My wife loves to make suggestions about how I might perform tasks more effectively.
Sometimes she is incorrect in believing that her way is objectively the best way. A few years ago, for example, we had quite an exchange about the way I store and update my list of Christmas card recipients and their addresses, which, much to her chagrin, does NOT involve a Google Sheet. I had to stand my ground on that one.
At many other times, though, I find myself saying with a sheepish shrug, “Gee, honey, I guess you’re right.” Or if I’m too embarrassed or irritated to concede out loud, I may just shake my head.

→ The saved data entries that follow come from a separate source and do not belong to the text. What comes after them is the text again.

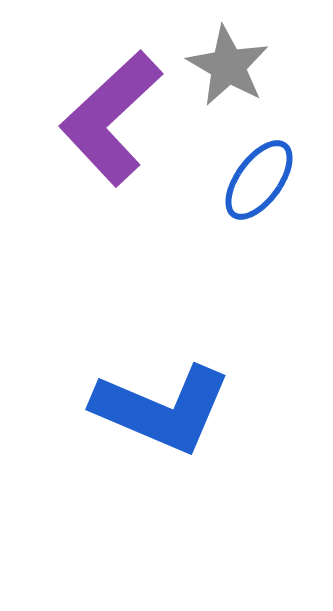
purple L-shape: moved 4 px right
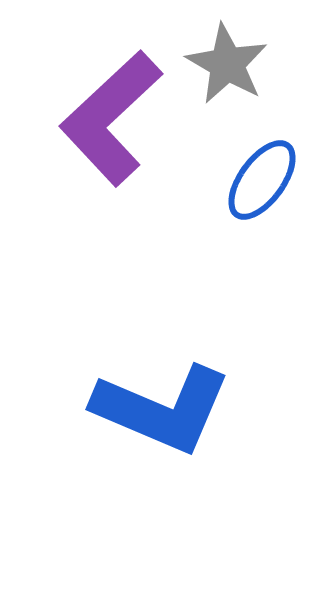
gray star: moved 1 px left, 2 px up
blue ellipse: moved 3 px right
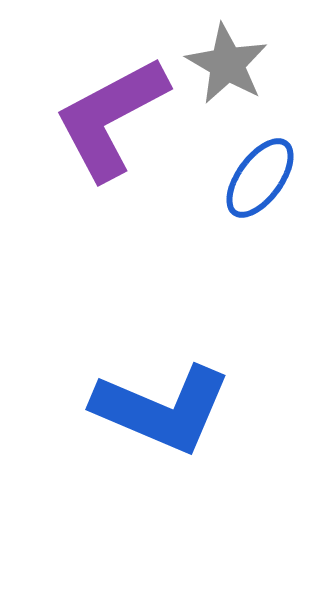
purple L-shape: rotated 15 degrees clockwise
blue ellipse: moved 2 px left, 2 px up
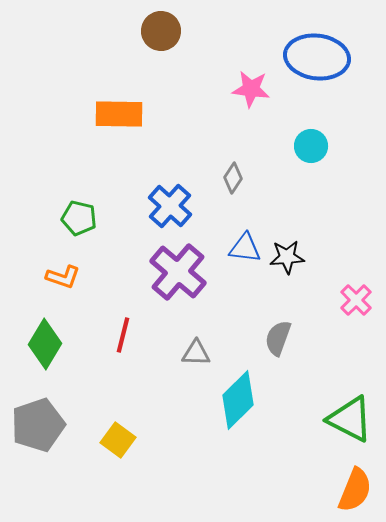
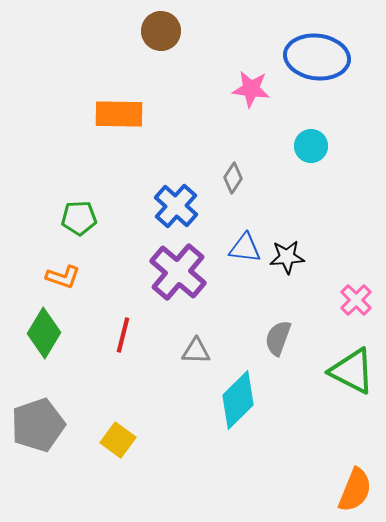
blue cross: moved 6 px right
green pentagon: rotated 16 degrees counterclockwise
green diamond: moved 1 px left, 11 px up
gray triangle: moved 2 px up
green triangle: moved 2 px right, 48 px up
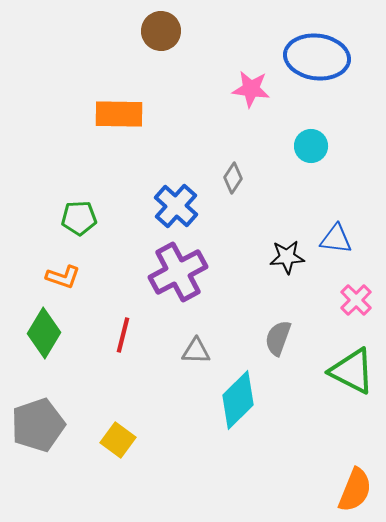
blue triangle: moved 91 px right, 9 px up
purple cross: rotated 22 degrees clockwise
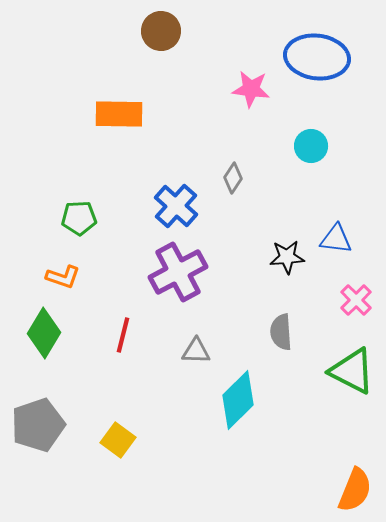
gray semicircle: moved 3 px right, 6 px up; rotated 24 degrees counterclockwise
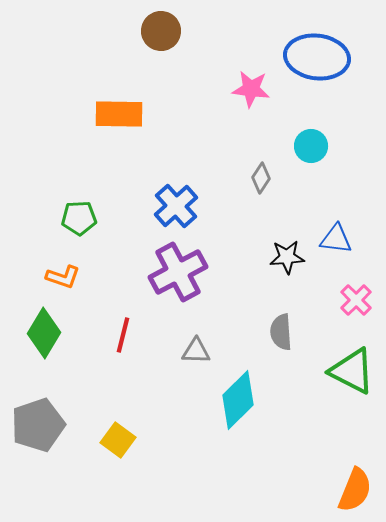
gray diamond: moved 28 px right
blue cross: rotated 6 degrees clockwise
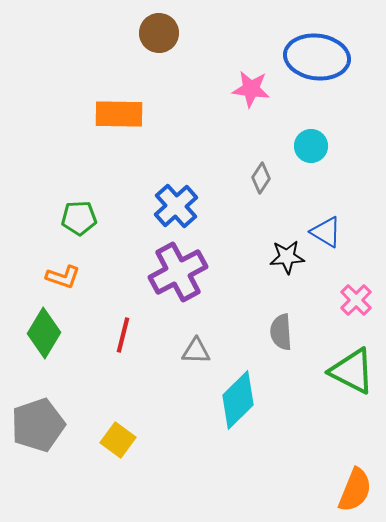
brown circle: moved 2 px left, 2 px down
blue triangle: moved 10 px left, 7 px up; rotated 24 degrees clockwise
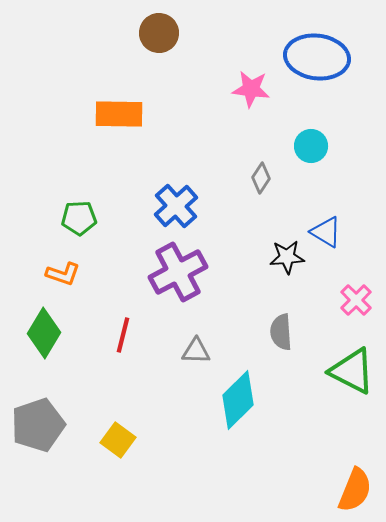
orange L-shape: moved 3 px up
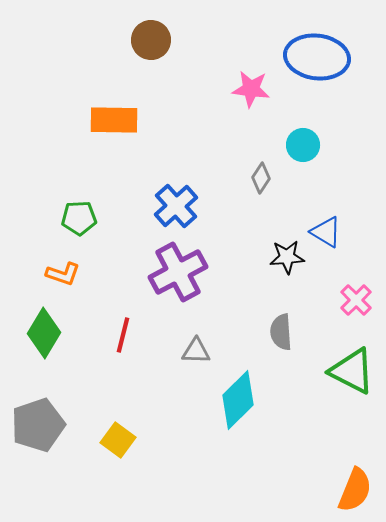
brown circle: moved 8 px left, 7 px down
orange rectangle: moved 5 px left, 6 px down
cyan circle: moved 8 px left, 1 px up
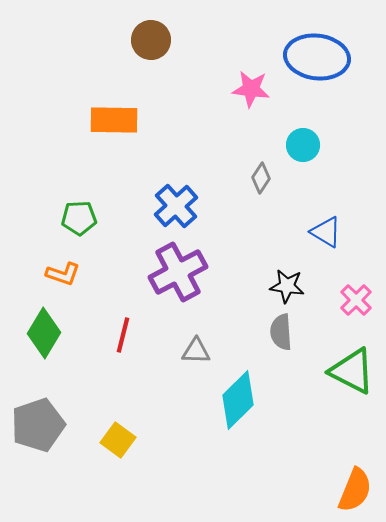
black star: moved 29 px down; rotated 12 degrees clockwise
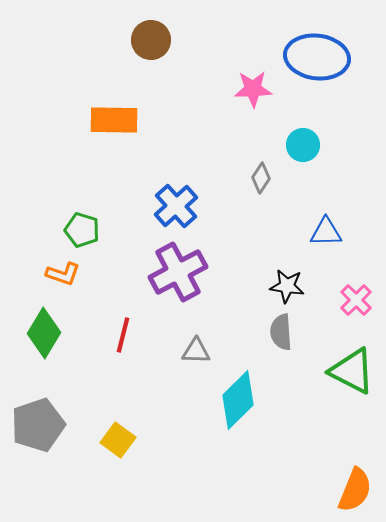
pink star: moved 2 px right; rotated 9 degrees counterclockwise
green pentagon: moved 3 px right, 12 px down; rotated 20 degrees clockwise
blue triangle: rotated 32 degrees counterclockwise
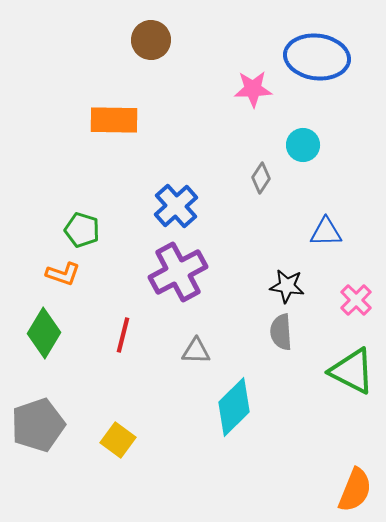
cyan diamond: moved 4 px left, 7 px down
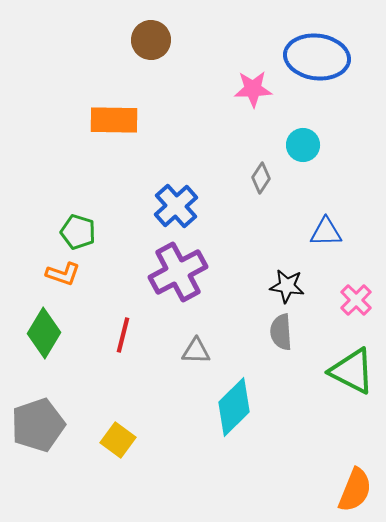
green pentagon: moved 4 px left, 2 px down
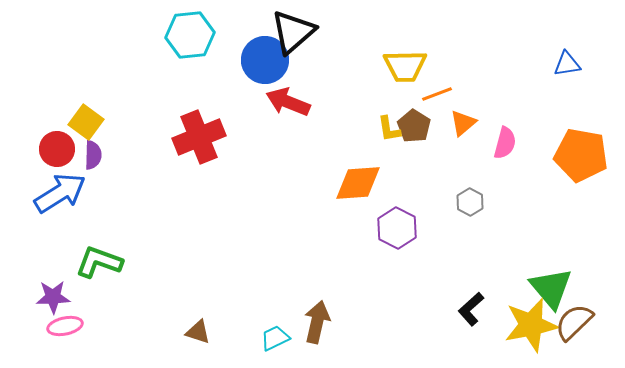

Yesterday I misplaced my wallet for the third time in the last four months. When Leila proclaimed that I needed a better system for hanging onto my wallet, I couldn’t really disagree. Whatever the acceptable failure right might be, it’s definitely less than nine times per year.
Later in the day, while we were washing dishes, I hit rock-bottom on the “Yes, Dear” scale.
“Do you wash the can opener after you use it?” she asked.
“Well,” I replied cagily, “I rinse it VERY briefly.”
“I think you should stop doing that,” she continued. “It’s all rusted, and it stopped turning. I had to add a bunch of WD-40 oil to get it moving again.”
Cue the head shake.
I was not ready, and am still not ready, and may never be ready, to admit that I, a 49-year-old college professor, have been misusing can openers for my entire life. But it might be true.